同性戀研究在歐美大學發展迅速,如果在保守的美國都已成為顯學,更甭提歐洲國家的大學了。美國許多一流大學紛紛開設同性戀研究課程,有些甚至開辦同性戀研究證書課程。我執教的聖彼得大學是天主教大學,明年春季的課破天荒增設「同性戀研究與社會學」,由我執教。系主任在申請有關課程時,沒有十足把握會獲得批准,畢竟這是一所天主教耶穌會的大學,但最後竟然順利過關。而且是社會學系最多人報名的課。
12年前初到美國,我幾乎可以讀完當時在美國出版的有關同性戀研究學術書籍。但今天,大概只能趕上同性戀研究在基督教神學領域的出版速度,至於同性戀在社會學的研究,我只能閱讀在學術期刊評介的書籍,至於其它學術領域有關同性戀的著作,除非引起學界熱門話題,否則根本沒有時間閱讀。同性戀研究在美國學界的迅速發展,由此可見一斑。
同性戀曾是社會失聲的一族,因為社會偏見與歧視,同性戀不敢走出來,學者把它當作是一個病態的研究對象,同性戀者任由他人曲解自己,不敢站出來反駁。甚至在今天,許多國家和社會,包括美國,沒有任何弱勢團體比同性戀更弱勢,以致需要自欺欺人,偽裝自己。
但美國自上世紀70年代以後,隨著越來越多同性戀在不斷受到污蔑下,甚至面對生命威脅,終於忍無可忍,毅然決然走出來,以真實的生命見證揭穿謊言與惡毐流言,結果今天同性戀研究在西方學界是備受尊重的學術領域。至於在本地大專學府,有不少大專生告訴我,他們的教授或講師拒絕批准他們撰寫以同性戀為研究主題的論文。
同性戀研究以嚴格的科學研究方法對異性戀霸權提出強烈批判,挑戰並拆穿異性戀那種自我優越的假象,以嚴謹的分析與學術態度揭示反同性戀者偽裝成真理論述的組織性結構。社會對同性戀的認識,許多時候是一種強加於同性戀之上的政治學說,是一種「權力的組構」,是一種虛構的想像,如「同性戀沒有真愛」、「同性戀褻玩兒童」、「同性戀厭惡異性」等,均是其中例子。

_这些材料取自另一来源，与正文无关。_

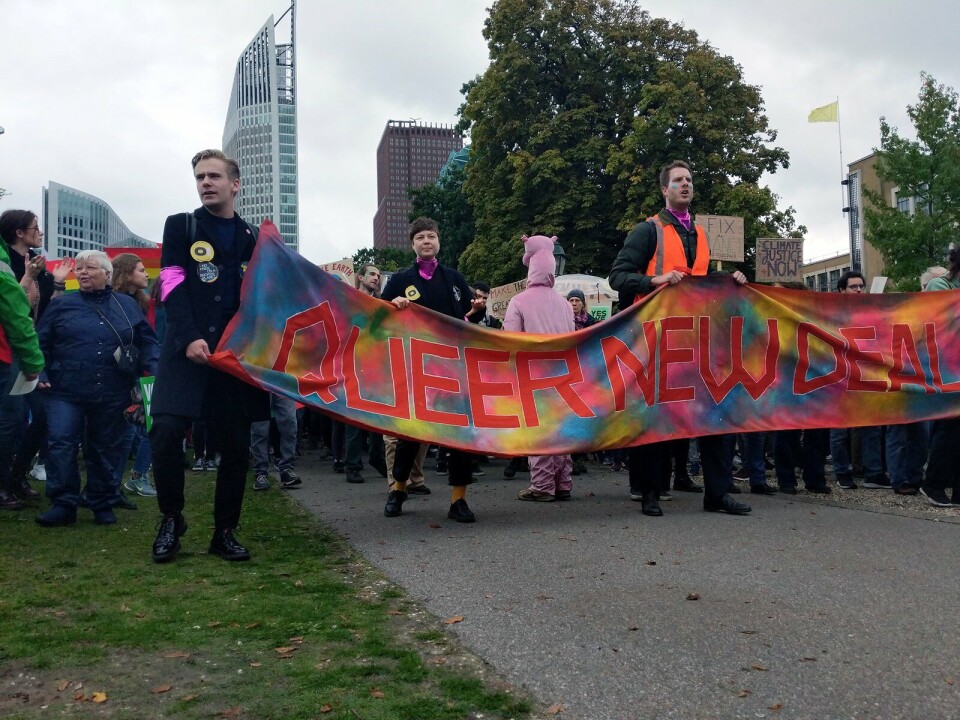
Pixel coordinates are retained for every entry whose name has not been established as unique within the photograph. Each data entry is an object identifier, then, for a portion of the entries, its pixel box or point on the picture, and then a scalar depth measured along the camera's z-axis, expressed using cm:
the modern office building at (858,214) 5731
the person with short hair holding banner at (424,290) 706
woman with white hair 673
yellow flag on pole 4069
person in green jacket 588
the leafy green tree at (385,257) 7056
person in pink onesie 829
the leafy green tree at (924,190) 3344
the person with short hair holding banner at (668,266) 703
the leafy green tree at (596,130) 3312
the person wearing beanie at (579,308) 1146
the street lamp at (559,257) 1845
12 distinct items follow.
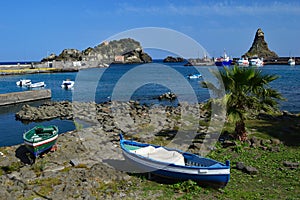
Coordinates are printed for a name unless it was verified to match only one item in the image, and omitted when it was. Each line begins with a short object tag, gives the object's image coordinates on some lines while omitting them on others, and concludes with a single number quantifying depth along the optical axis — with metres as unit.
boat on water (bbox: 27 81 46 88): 67.10
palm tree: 16.55
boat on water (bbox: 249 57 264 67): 138.70
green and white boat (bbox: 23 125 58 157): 15.87
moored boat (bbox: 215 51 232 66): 141.73
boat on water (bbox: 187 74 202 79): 84.76
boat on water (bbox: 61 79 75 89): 68.06
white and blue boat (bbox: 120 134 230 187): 11.27
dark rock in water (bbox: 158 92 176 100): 46.65
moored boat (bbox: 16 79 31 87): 67.97
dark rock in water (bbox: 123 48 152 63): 188.57
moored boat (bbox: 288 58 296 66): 153.31
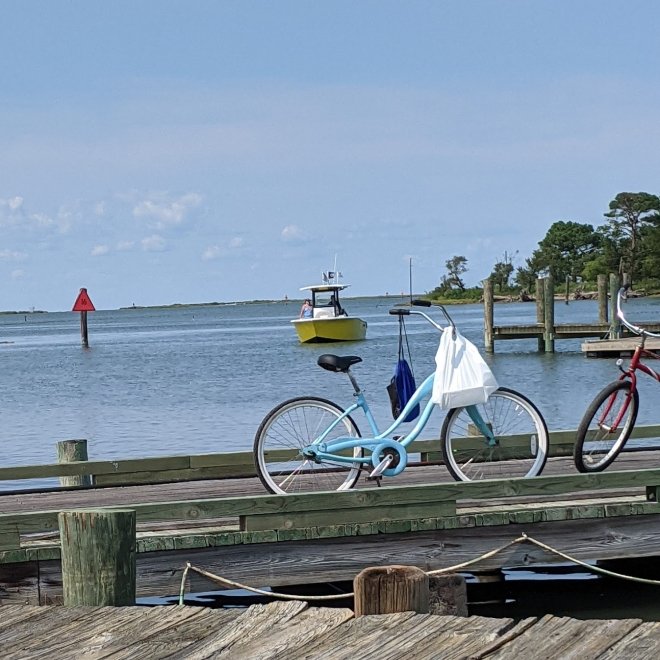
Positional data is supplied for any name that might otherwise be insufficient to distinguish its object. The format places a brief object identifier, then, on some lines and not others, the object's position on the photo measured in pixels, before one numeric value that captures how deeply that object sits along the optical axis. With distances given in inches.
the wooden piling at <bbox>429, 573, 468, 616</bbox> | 253.4
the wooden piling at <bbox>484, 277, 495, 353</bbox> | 1589.6
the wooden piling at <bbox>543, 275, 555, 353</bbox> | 1524.4
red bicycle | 350.9
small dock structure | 1520.7
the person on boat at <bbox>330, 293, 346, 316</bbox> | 2109.3
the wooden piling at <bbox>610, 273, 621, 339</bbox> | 1437.0
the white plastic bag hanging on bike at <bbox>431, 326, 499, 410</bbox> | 319.3
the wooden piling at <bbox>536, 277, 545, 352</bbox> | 1634.7
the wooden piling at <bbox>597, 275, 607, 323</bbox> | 1651.1
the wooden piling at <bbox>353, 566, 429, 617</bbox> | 211.8
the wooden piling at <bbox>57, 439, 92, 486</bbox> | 406.9
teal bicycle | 322.3
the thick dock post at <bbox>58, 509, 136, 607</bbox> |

同性戀研究旨在批判一種「關於同性戀」的文化霸權,一種建構為「正常?不正常」、「常態?變態」、「神聖?淫亂」、「優越?病態」的思維模式。這種僵化的二元表述系統不只封閉,而且壓制對同性戀的不同思考,是一種主流統治與操縱異己的策略。在馬來西亞,甚至還有人向報社投訴我寫「太多」有關同性戀的文章和書籍,要求報館關掉我的專欄。我至今出版著作19本,只有5本與同性戀有關,至於十多年來有多少篇文章與同性戀有關,也是可以數得出來的。縱使我每篇文章或每本書都與同性戀有關,又有甚麼問題?許多專欄作家篇篇文章與政治有關,有些經濟學者本本著作脫離不了經濟,有人曾投訴他們寫「太多」嗎?我從事同性戀研究,就算每篇文章都與同性戀有關,又有甚麼問題?更何況事實根本不是如此。
由此可見,不是「太多」的問題,而是這些人的思維封閉,無能對話反駁,結果只能訴諸文化暴力,或是假裝開明,到底還是企圖壓制噤聲。
華社許多人批判種族主義、強調平等、主張對話和理性、反對以膚色定義一個人的價值、批判回教神權政治和宗教治國,可在同性戀課題上,其心態和作風與其批判的對象,到底又有甚麼明顯差異?